### Exercise directions
Starting from the line that holds "amazing.children@potentialplusuk.org", print every line through the end of the records, first and last included.

========

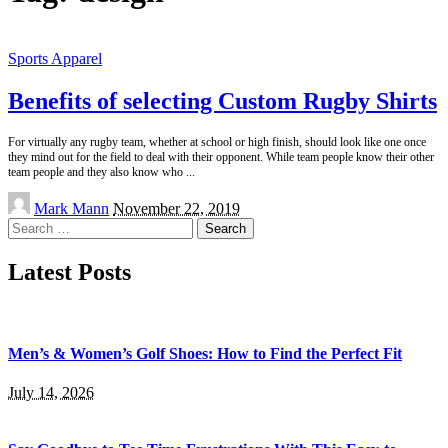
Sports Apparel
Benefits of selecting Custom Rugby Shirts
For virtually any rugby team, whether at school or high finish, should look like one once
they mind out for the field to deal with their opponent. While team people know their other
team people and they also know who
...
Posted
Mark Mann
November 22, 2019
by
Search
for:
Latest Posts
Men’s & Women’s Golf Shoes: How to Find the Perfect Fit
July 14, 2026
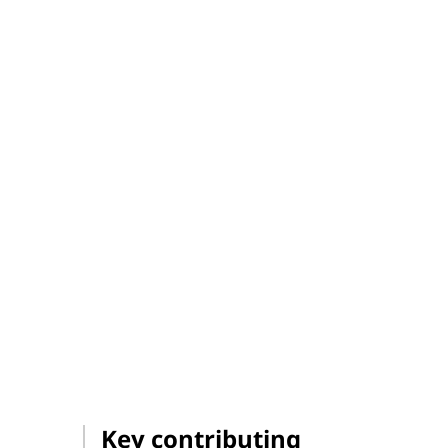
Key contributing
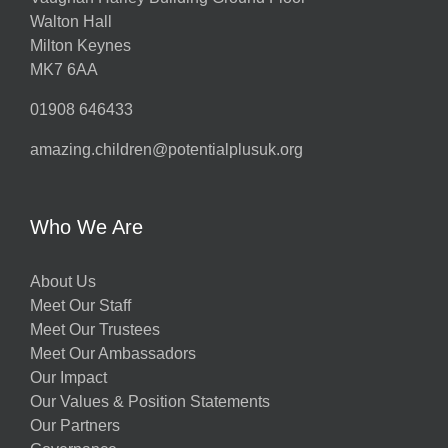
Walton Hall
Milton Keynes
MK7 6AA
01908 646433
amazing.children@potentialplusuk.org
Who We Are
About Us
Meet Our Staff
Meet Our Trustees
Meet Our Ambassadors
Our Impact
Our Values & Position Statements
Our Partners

========

### Task output
amazing.children@potentialplusuk.org
Who We Are
About Us
Meet Our Staff
Meet Our Trustees
Meet Our Ambassadors
Our Impact
Our Values & Position Statements
Our Partners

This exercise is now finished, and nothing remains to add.